Question: What is the shape of cuprammonium ions? A.Octahedral B.Tetrahedral C.Trigonal D.Square plan...

Question

What is the shape of cuprammonium ions?
A.Octahedral
B.Tetrahedral
C.Trigonal
D.Square planar

Answer 1

Solution

Cuprammonium ion is a coordination complex that has copper ( $Cu$ ) as a central metal atom and there are four amine groups attached as a ligand with the central metal atom. The central metal atom i.e. $Cu$ is present in $+ 2$ oxidation state. Also, copper is a d- block element.

Complete answer:
The IUPAC name of the coordination complex cuprammonium ion is tetraamminecopper (II) ion.

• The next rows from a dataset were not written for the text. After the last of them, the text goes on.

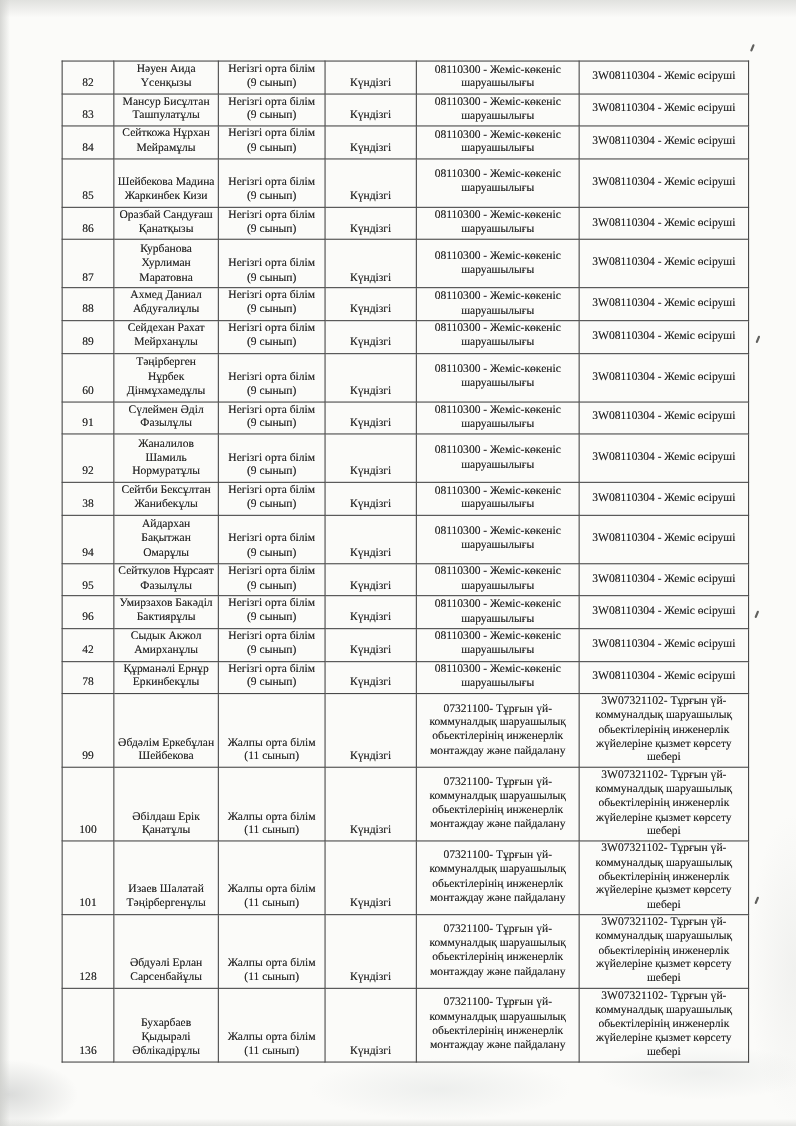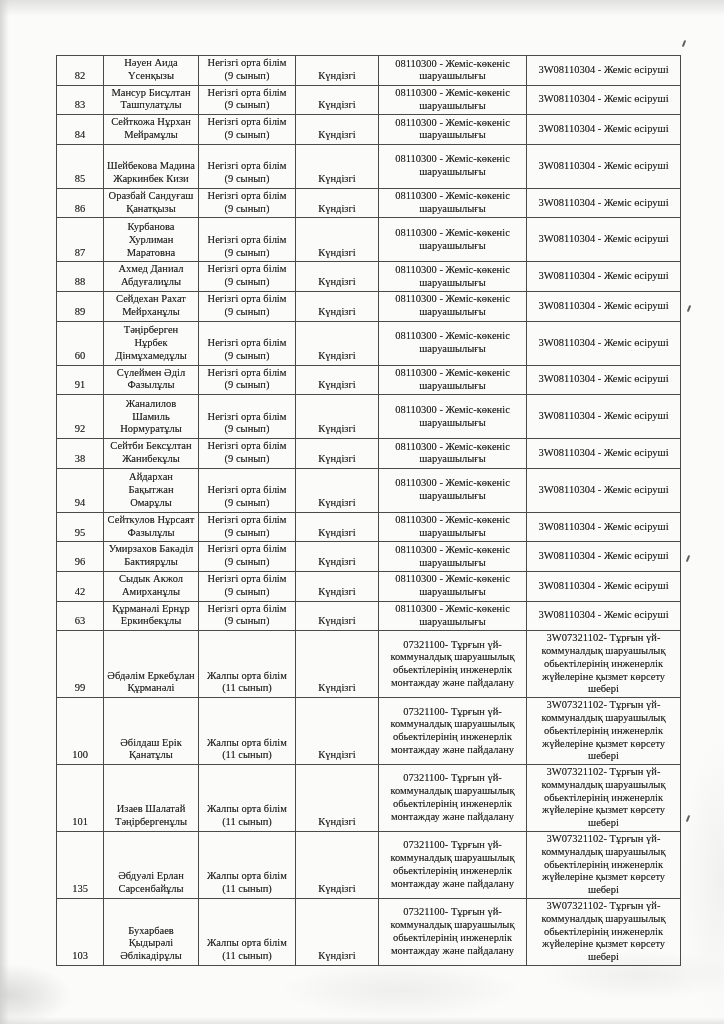--- a/index.html
+++ b/index.html
@@ -227,34 +227,34 @@
     <td class="c-name">Сыдык Акжол
 Амирханұлы</td>
     <td class="c-edu">Негізгі орта білім
 (9 сынып)</td>
     <td class="c-form">Күндізгі</td>
     <td class="c-spec">08110300 - Жеміс-көкеніс
 шаруашылығы</td>
     <td class="c-qual">3W08110304 - Жеміс өсіруші</td>
   </tr>
         <tr class="row row-m">
-    <td class="c-num">63</td>
+    <td class="c-num">78</td>
     <td class="c-name">Құрманәлі Ернұр
 Еркинбекұлы</td>
     <td class="c-edu">Негізгі орта білім
 (9 сынып)</td>
     <td class="c-form">Күндізгі</td>
     <td class="c-spec">08110300 - Жеміс-көкеніс
 шаруашылығы</td>
     <td class="c-qual">3W08110304 - Жеміс өсіруші</td>
   </tr>
         <tr class="row row-l">
     <td class="c-num">99</td>
     <td class="c-name">Әбдәлім Еркебұлан
-Құрманәлі</td>
+Шейбекова</td>
     <td class="c-edu">Жалпы орта білім
 (11 сынып)</td>
     <td class="c-form">Күндізгі</td>
     <td class="c-spec">07321100- Тұрғын үй-
 коммуналдық шаруашылық
 обьектілерінің инженерлік
 монтаждау және пайдалану</td>
     <td class="c-qual">3W07321102- Тұрғын үй-
 коммуналдық шаруашылық
 обьектілерінің инженерлік
@@ -289,38 +289,38 @@
 коммуналдық шаруашылық
 обьектілерінің инженерлік
 монтаждау және пайдалану</td>
     <td class="c-qual">3W07321102- Тұрғын үй-
 коммуналдық шаруашылық
 обьектілерінің инженерлік
 жүйелеріне қызмет көрсету
 шебері</td>
   </tr>
         <tr class="row row-l">
-    <td class="c-num">135</td>
+    <td class="c-num">128</td>
     <td class="c-name">Әбдуәлі Ерлан
 Сарсенбайұлы</td>
     <td class="c-edu">Жалпы орта білім
 (11 сынып)</td>
     <td class="c-form">Күндізгі</td>
     <td class="c-spec">07321100- Тұрғын үй-
 коммуналдық шаруашылық
 обьектілерінің инженерлік
 монтаждау және пайдалану</td>
     <td class="c-qual">3W07321102- Тұрғын үй-
 коммуналдық шаруашылық
 обьектілерінің инженерлік
 жүйелеріне қызмет көрсету
 шебері</td>
   </tr>
         <tr class="row row-l">
-    <td class="c-num">103</td>
+    <td class="c-num">136</td>
     <td class="c-name">Бухарбаев Қыдырәлі
 Әблікадірұлы</td>
     <td class="c-edu">Жалпы орта білім
 (11 сынып)</td>
     <td class="c-form">Күндізгі</td>
     <td class="c-spec">07321100- Тұрғын үй-
 коммуналдық шаруашылық
 обьектілерінің инженерлік
 монтаждау және пайдалану</td>
     <td class="c-qual">3W07321102- Тұрғын үй-

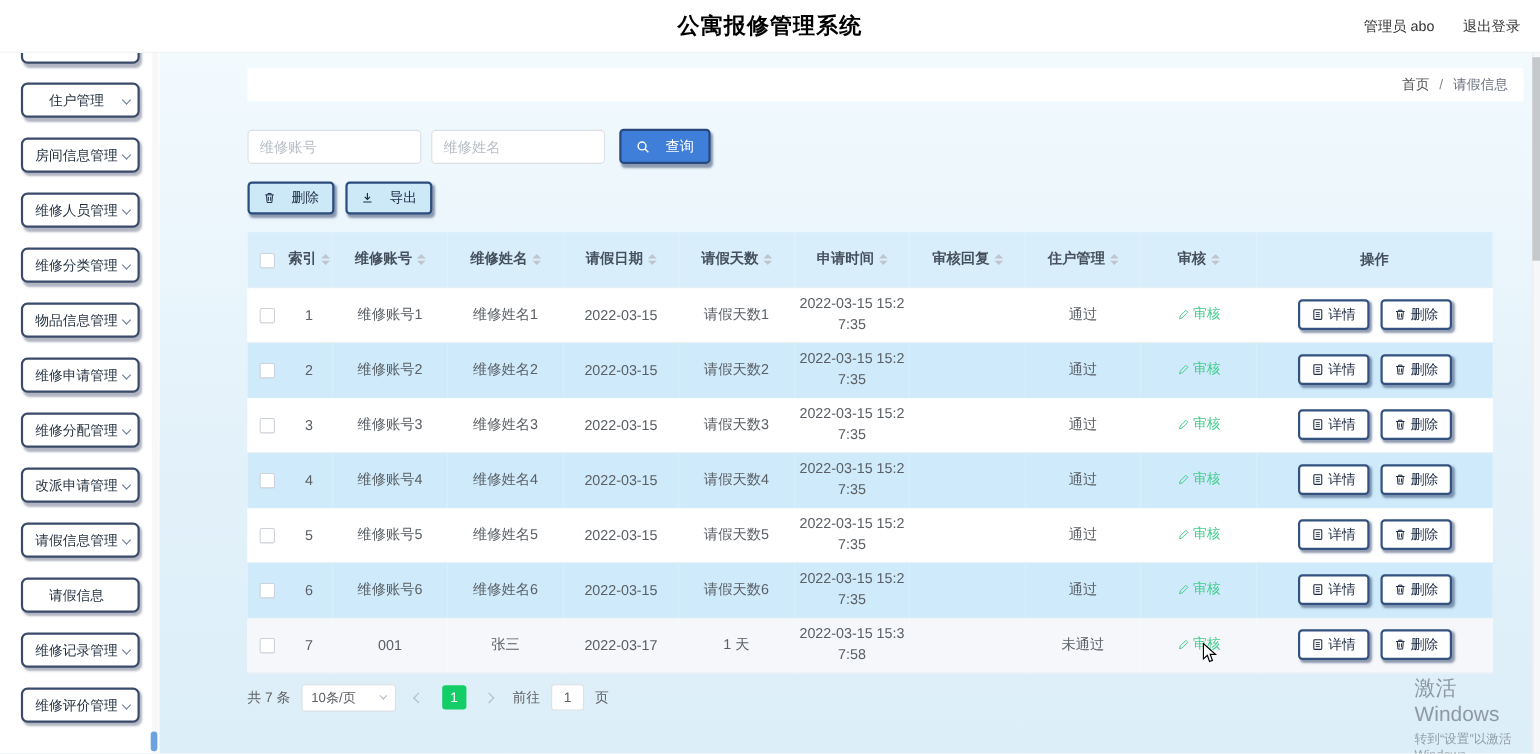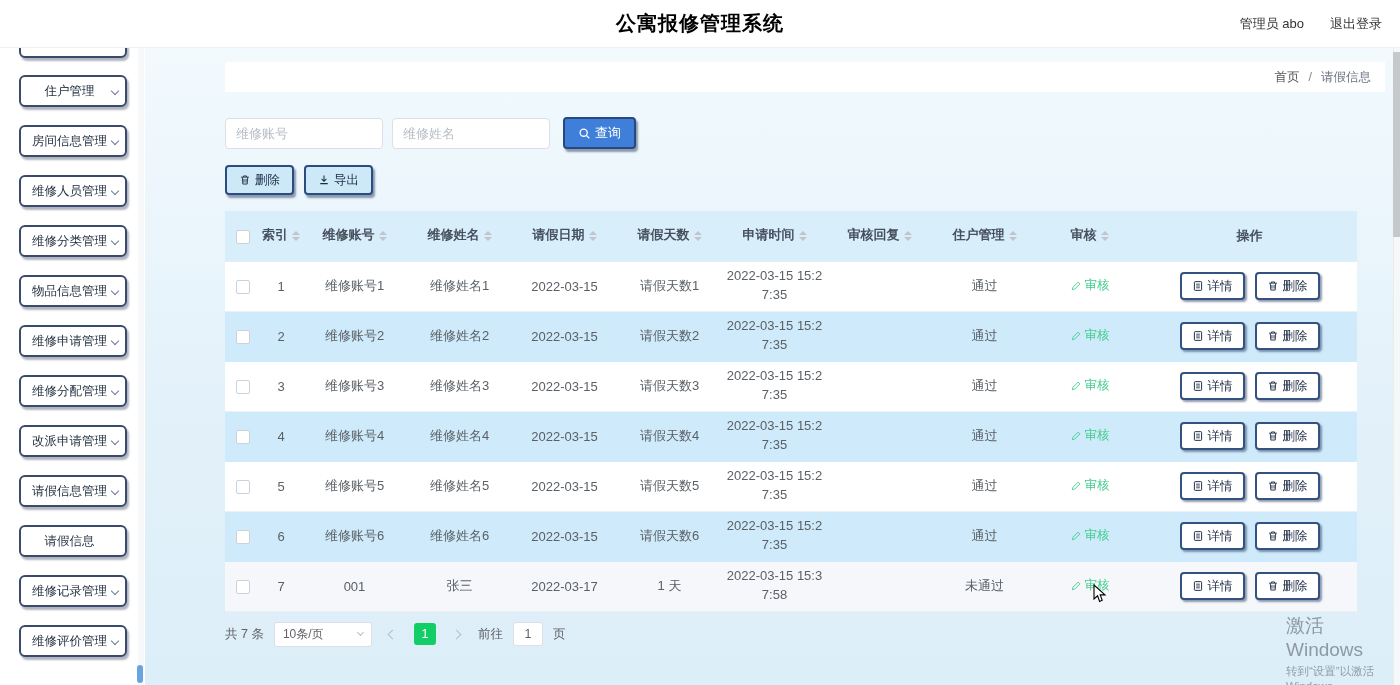--- a/index.html
+++ b/index.html
@@ -66,21 +66,21 @@
   .breadcrumb-bar .current { color: #6b7280; }
 
   .search-row { margin-top: 25px; display: flex; align-items: center; gap: 9px; }
   .search-input {
     width: 158px; height: 31px; border: 1px solid #dcdfe6; border-radius: 4px;
     padding: 0 10px; font-size: 13px; color: #606266; background: #fff; outline: none;
     font-family: inherit;
   }
   .search-input::placeholder { color: #b6bdc6; }
   .btn {
-    display: inline-flex; align-items: center; gap: 4px; justify-content: space-between;
+    display: inline-flex; align-items: center; gap: 14px; justify-content: space-between;
     border-radius: 4px; cursor: pointer; font-family: inherit;
   }
   .btn-query {
     margin-left: 4px; height: 32px; padding: 0 13px;
     background: #3f7fd9; color: #fff; font-size: 13px;
     border: 2px solid #27497e; box-shadow: 2px 3px 2px rgba(40,60,100,.5);
   }
   .toolbar { margin-top: 16px; display: flex; gap: 10px; }
   .btn-tool {
     height: 30px; padding: 0 12px; background: #cde9f8; color: #1d2b45;
@@ -126,21 +126,21 @@
   .ico { display: inline-flex; }
   .ico svg { width: 12px; height: 12px; display: block; }
   .btn-query .ico svg { width: 13px; height: 13px; }
 
   
   .pagination {
     margin-top: 10px; display: flex; align-items: center; gap: 10px;
     font-size: 12.5px; color: #606266;
   }
   .select-box {
-    width: 98px; height: 25px; border: 1px solid #dcdfe6; border-radius: 3px;
+    width: 86px; height: 25px; border: 1px solid #dcdfe6; border-radius: 3px;
     background: #fff; display: flex; align-items: center; justify-content: space-between;
     padding: 0 8px; font-size: 12px; color: #606266; cursor: pointer;
   }
   .select-box .chev { position: static; width: 5px; height: 5px; border-color: #b4bccc; margin-top: -3px; }
   .pg-arrow { width: 22px; height: 22px; display: inline-flex; align-items: center; justify-content: center; cursor: pointer; }
   .pg-chev { width: 7px; height: 7px; border-left: 1.6px solid #b4bccc; border-bottom: 1.6px solid #b4bccc; }
   .pg-chev.left { transform: rotate(45deg); }
   .pg-chev.right { transform: rotate(-135deg); }
   .pg-num {
     min-width: 22px; height: 22px; background: #13ce66; color: #fff; border-radius: 3px;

Here copper ( $Cu$ ) is present as a central metal atom and there are four amine groups attached as a ligand with the central metal atom. The oxidation state of copper ( $Cu$ ) is $+ 2$
The chemical formula of cuprammonium ion is ${[Cu{(N{H_3})_4}]^{2 + }}$
Here, $Cu$ is present in $+ 2$ oxidation state i.e. $C{u^{2 + }}$ . The atomic number of Copper ( $Cu$ ) and its electronic configuration of $Cu$ is $[Ar]\,3{d^{10}}\,4{s^1}$ . When Copper ( $Cu$ ) is in $+ 2$ oxidation state, then its electronic configuration is $[Ar]\,3{d^9}\,4{s^0}$ . The d- orbital has nine electrons out of which one electron gets transferred to p- orbital. This is referred to as ‘ $d$ ’ to ‘ $p$ ’ transference.
$\boxed{ \uparrow \downarrow }\boxed{ \uparrow \downarrow }\boxed{ \uparrow \downarrow }\boxed{ \uparrow \downarrow }\boxed \uparrow \,\,\,\,\,\,\,\boxed{}\,\,\,\,\,\,\boxed{}\boxed{}\boxed{}$
$\,\,\,\,\,\,\,\,\,\,3d\,\,\,\,\,\,\,\,\,\,\,\,\,\,\,\,\,\,\,\,\,\,\,\,\,\,\,\,\,\,\,4s\,\,\,\,\,\,\,\,\,\,\,4p$
The unpaired electron in d- orbital is transferred to p- orbital
$\boxed{ \uparrow \downarrow }\boxed{ \uparrow \downarrow }\boxed{ \uparrow \downarrow }\boxed{ \uparrow \downarrow }\boxed{}\,\,\,\,\,\,\,\boxed{}\,\,\,\,\,\,\boxed{}\boxed{}\boxed \uparrow$
$\,\,\,\,\,\,\,\,\,\,3d\,\,\,\,\,\,\,\,\,\,\,\,\,\,\,\,\,\,\,\,\,\,\,\,\,\,\,\,\,\,\,4s\,\,\,\,\,\,\,\,\,\,\,4p$
Since, $N{H_3}$ is a strong field ligand hence, here hybridization will be $ds{p^2}$ which indicates that the structure of the compound will be square planar.
Hence, the shape of the cuprammonium ion ${[Cu{(N{H_3})_4}]^{2 + }}$ is Square Planar.
Hence, the correct answer is an option (D).

Note:
However, $C{u^{2 + }}$ usually adopts a distorted octahedral geometry. This distortion is due to the Jahn- Teller distortion. All the cupric complexes irrespective of the kind of ligands are always $ds{p^2}$ square planar hybridization. Remember, copper is a d- block metal which is also known as a transition metal. Transition metal shows a magnetic moment due to the presence of unpaired electrons in d- orbitals. If there are no unpaired electrons, then it is diamagnetic in nature.